I really like the placement of the company logo. It sits nicely at the bottom right hand side of the keyboard. The logo is rather large, and placing it above the arrow keys would ruin the simple and stealthy looks of the keyboard. I am happy to see that did not happen.

Something that really bugs me is the RGB accuracy of the DK 5.0. From a hardware standpoint, there are seven colors to choose from, excluding off. Out of those eight, the color accuracy of white is completely inaccurate. It has a noticeable purple tint to it, which made me initially believe this to be purple until I played around with the other colors. And because there was not a way to fine tune these colors from the DK 5.0 keyboard, I readjusted it through the software.

In the software, here are the settings I used to get as close to white as possible. I was able to achieve white, but not without turning the red and blue RGB LEDs way down. The software displays the color as green obviously, but it was white on the keyboard so I did not mind. I started to believe maybe the green LEDs were dimmer compared to the red and blue LEDs. When placing them side by side, they all projected equally. So there seems to be something goofy going on in the way the colors mix and project towards the user.

Another thing I found problematic is when recording a new lighting theme on the keyboard, the previous lighting theme is removed from memory. Pressing Fn+Home together will turn off all of the LEDs as it waits for user input. Pressing Fn+Home again will save a blank lighting theme because the keyboard saved the LEDs in off state. This is a problem especially if the user wants to cancel their edit to a custom lighting theme, or make one simple color change on a key.

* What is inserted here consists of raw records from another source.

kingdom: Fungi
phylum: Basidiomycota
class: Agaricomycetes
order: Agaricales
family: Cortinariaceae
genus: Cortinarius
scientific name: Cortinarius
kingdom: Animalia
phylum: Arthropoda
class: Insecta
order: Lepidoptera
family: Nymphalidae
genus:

Creating a lighting theme via hardware requires going to each key and tapping it until the correct color appears. This is pretty standard by the way. Whereas on the software, it is the same thing, which it should not be. Unfortunately, there is not a multi-select to select multiple keys to color all at once. But at least it is faster than having to tap each key until the desired color appears.

The DK 5.0 mechanical gaming keyboard feels great to type on with the OUTEMU Blue switches. They feel identical to Cherry MX Blue switches, but only time can tell how long they will last. RGB lighting accuracy is not the best since white has a noticeable purple tint to it. But I am very thankful for not having to have the software running in the background just to get lighting effects and macros to work.

Lighting customization on the DK 5.0 is limited to seven colors on the hardware side, but that is to be expected as most gaming keyboards with this functionality share the same tap to color method. The software, however, can be improved in some areas. Aside from a few spelling and grammatical errors, I would have liked to see a multi-select to highlight multiple keys to light at the same time. This will cut down on time from going to each key and lighting them individually. But being priced at $49.99 shipped on Amazon, this is a good value considering it can do most of what a more expensive keyboard can do with a little effort. Because of this, I am giving the 1STPLAYER DK 5.0 mechanical gaming keyboard our Value Award.

Legit Reviews Value Award

Legit Bottom Line: The 1STPLAYER DK 5.0 mechanical gaming keyboard performs well with its OUTEMU Blue switches and provides good features at an affordable price.